Innate immunity had been thought to be critical in the pathogenesis and prognosis of fungal keratitis. This study was conducted to determine whether experimental Candida albicans keratitis (CaK) induces an adaptive immune response. Experimental murine CaK was induced by intrastromal injection of C. albicans spores, and fungal pneumonia was induced by intranasal inhalation of spores. Active immunization was accomplished by subcutaneous injection of heat-inactivated spores. Serum was collected at different times after the induction of primary or secondary CaK for the measurement of IgA, IgG, IL-4, and IFN-gamma. Immunohistochemistry was used to detect immunoglobulin deposition and lymphocyte infiltration in diseased corneas. After intrastromal injection of C. albicans spores in immunocompetent mice, typical CaK occurred, and the corneas healed in 3 weeks. When recovered corneas were challenged again with spores, they developed milder CaK and healed faster than with primary CaK. Mice that had recovered from pulmonary infection or had been immunized also showed increased resistance to CaK. Compared with naive mice, the mice that had previously encountered C. albicans produced more IgG and IgA in serum and more immunoglobulin deposition and lymphocyte infiltration in corneas on secondary CaK induction.

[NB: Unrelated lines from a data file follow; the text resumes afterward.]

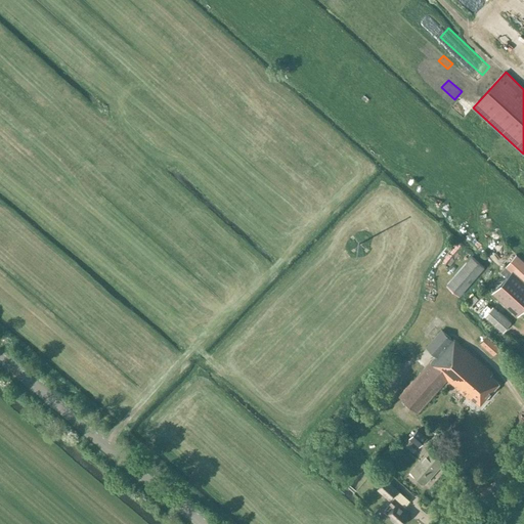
[(523,262),(516,255),(500,272),(507,277),(492,293),(518,315),(523,308),(523,262)]
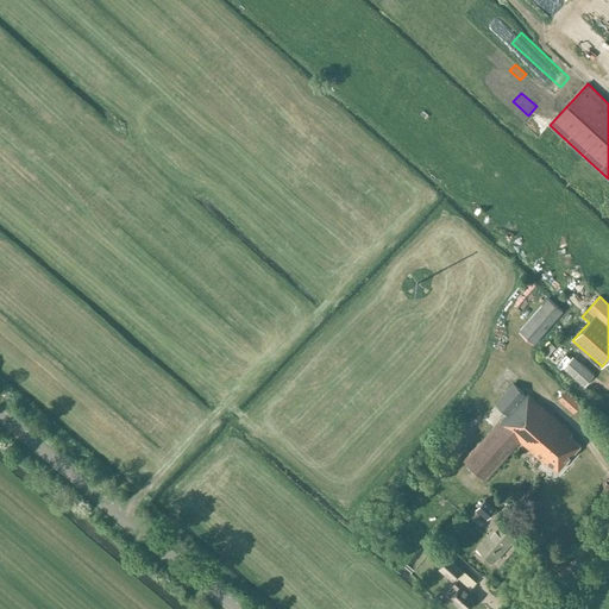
[(534,344),(563,311),(548,299),(520,331),(534,344)]
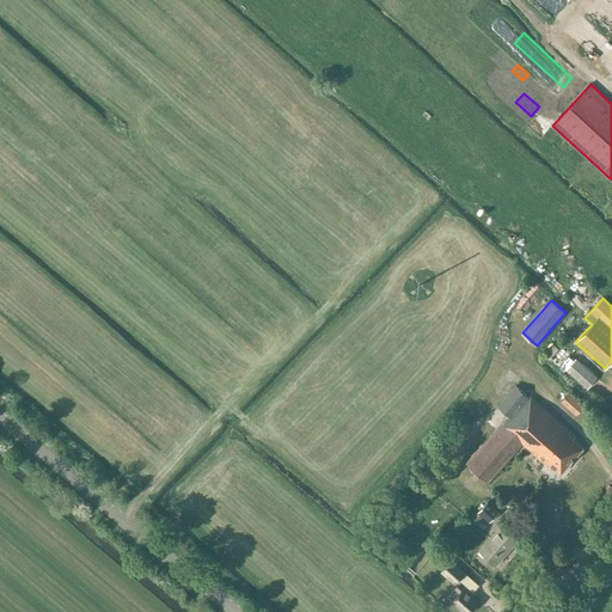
[(567,368),(587,387),(597,378),(576,359),(567,368)]
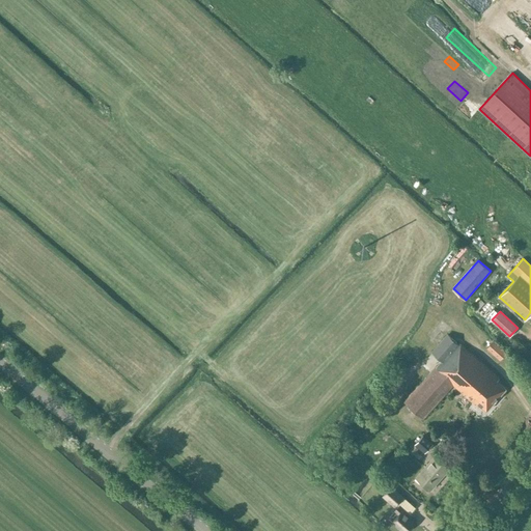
[(459,345),(447,335),(431,353),(442,361),(438,366),(439,367),(407,404),(423,419),(453,385),(478,407),(480,404),(486,411),(506,389),(497,381),(499,379),(460,344),(459,345)]
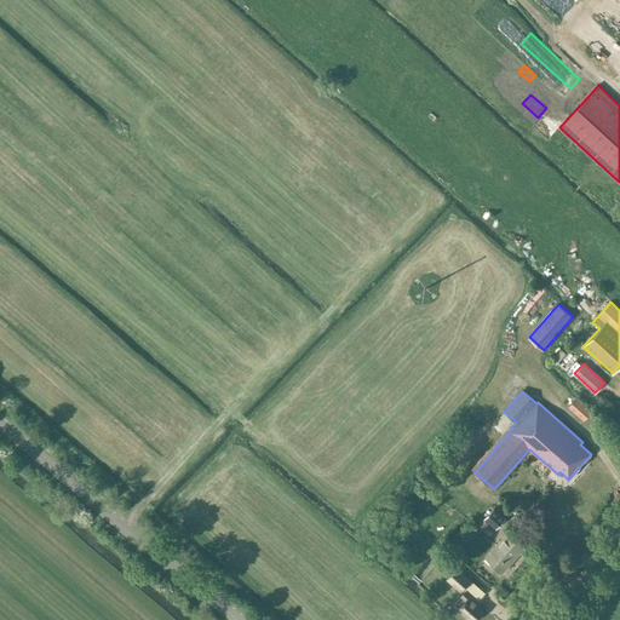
[(569,406),(584,420),(591,412),(577,397),(569,406)]
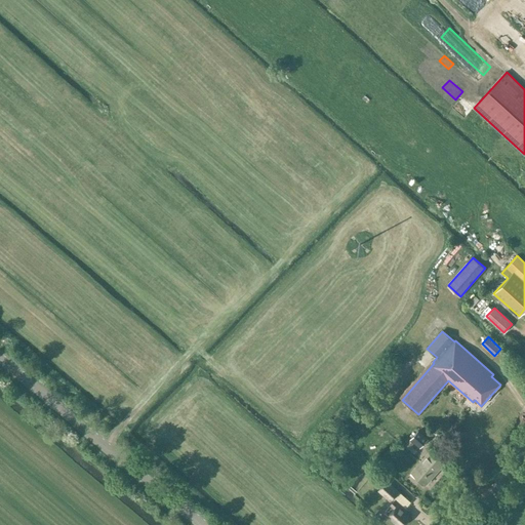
[(428,439),(418,430),(410,439),(419,448),(428,439)]
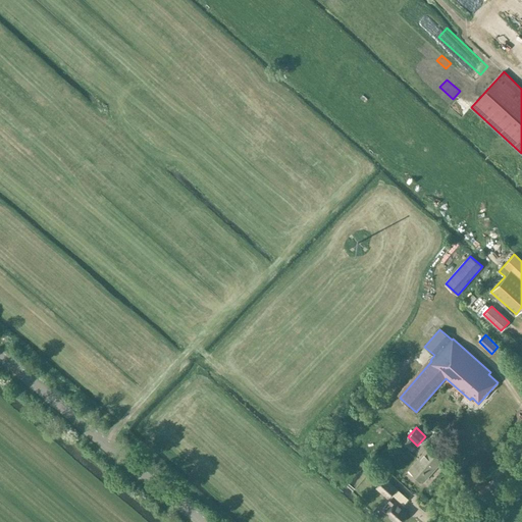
[(407,437),(405,435),(400,441),(406,447),(411,440),(407,436),(407,437)]
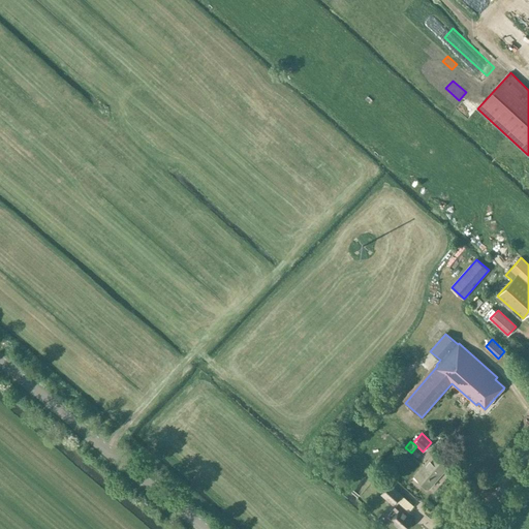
[(414,475),(429,488),(447,466),(434,454),(414,475)]
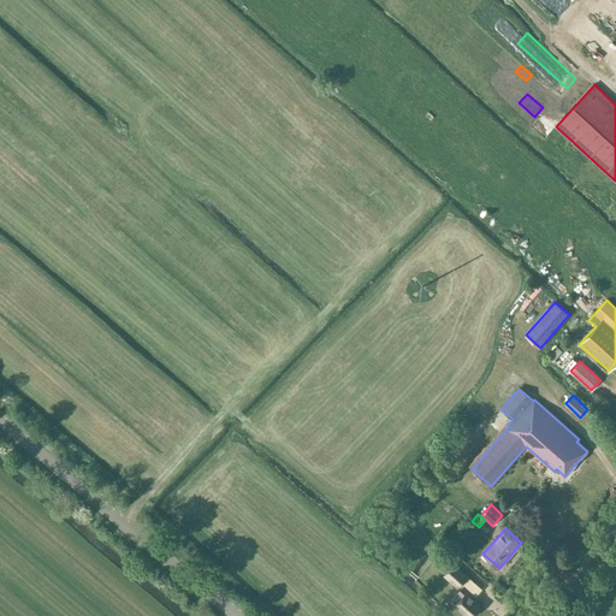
[(467,576),(454,566),(445,575),(458,586),(467,576)]
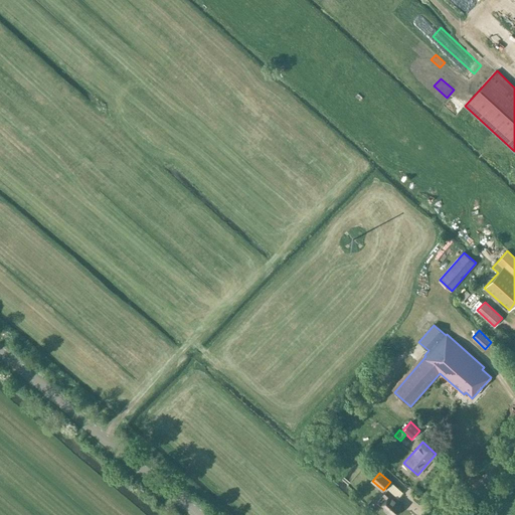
[(387,491),(377,502),(392,514),(394,514),(401,507),(398,504),(400,501),(387,491)]
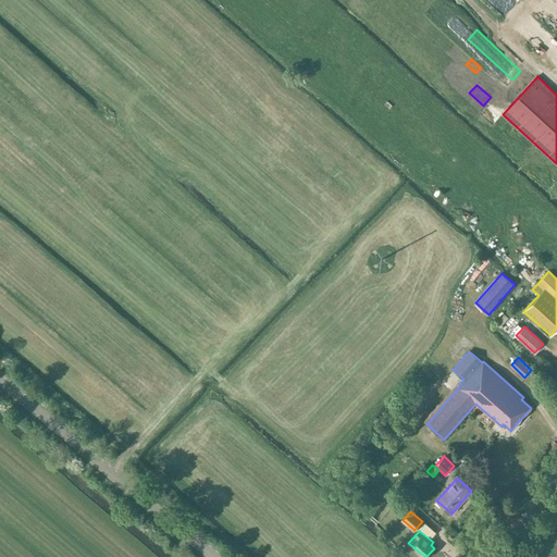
All buildings are outlined.
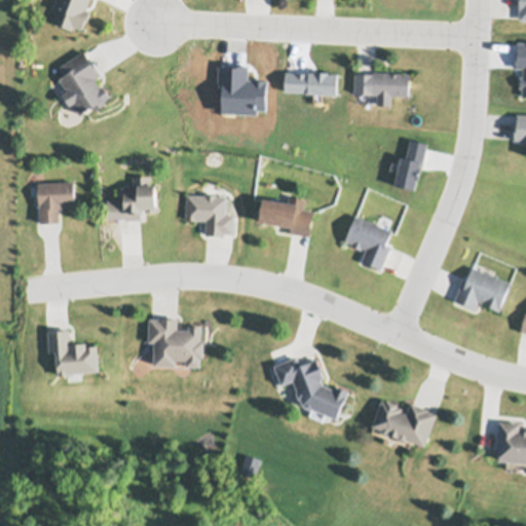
[(53,23),(59,10),(52,7),(55,0),(90,0),(86,10),(91,12),(82,30),(75,27),(73,31),(53,23)]
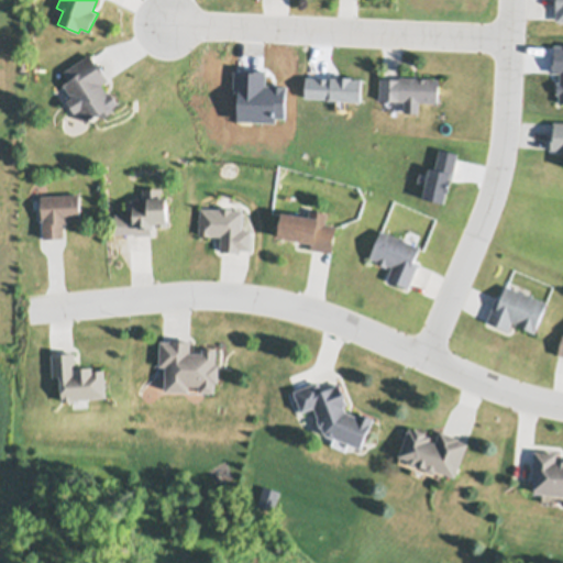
[(65,72),(90,55),(96,64),(97,63),(109,81),(102,86),(109,96),(111,94),(119,105),(112,109),(114,113),(102,121),(100,118),(98,119),(87,125),(79,113),(76,114),(68,102),(73,99),(64,85),(70,81),(65,72)]
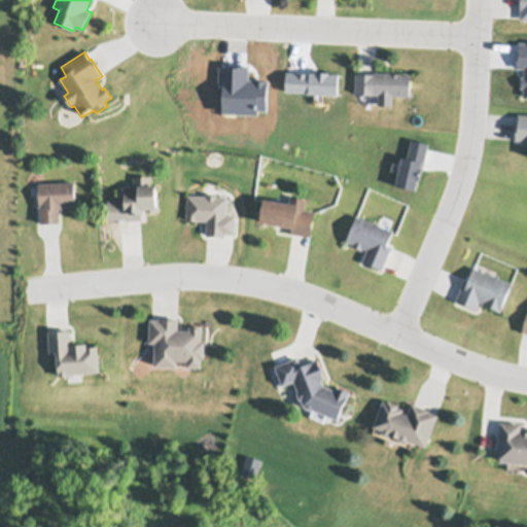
[(411,74),(410,96),(392,96),(392,106),(379,105),(379,95),(371,95),(356,95),(356,73),(374,74),(374,72),(411,74)]
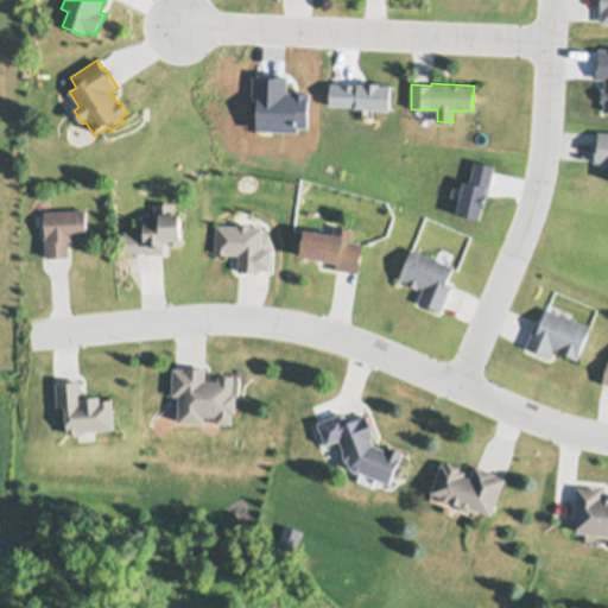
[(597,133),(607,133),(607,162),(595,162),(596,143),(599,143),(599,134),(597,134),(597,133)]
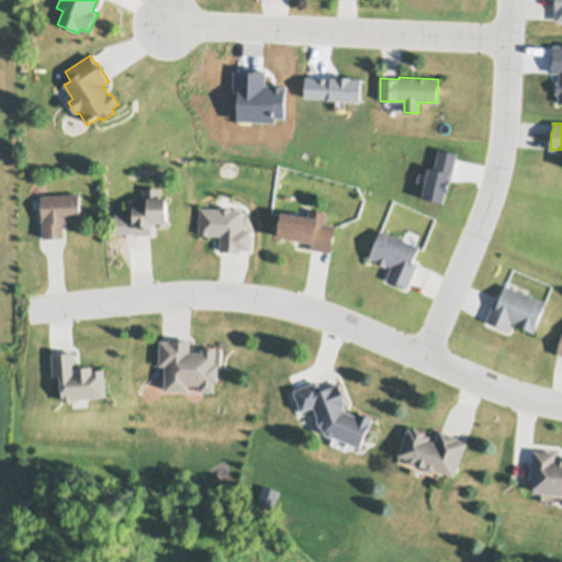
[(133,213),(133,199),(143,199),(143,189),(160,188),(160,199),(167,199),(167,221),(168,221),(168,226),(156,226),(156,225),(153,225),(153,229),(152,229),(152,234),(134,235),(134,234),(115,234),(114,213),(133,213)]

Cytokines assays showed that the immune response induced by CaK was biased toward the T-helper (Th)1 type. Th1-type adaptive immune response and immunologic memory were induced by C. albicans keratitis, and previous contact with Candida preparation enhanced the resistance of the host to subsequent corneal challenge with the same fungus. Active immunization might be an effective strategy to prevent fungal keratitis in populations at high risk.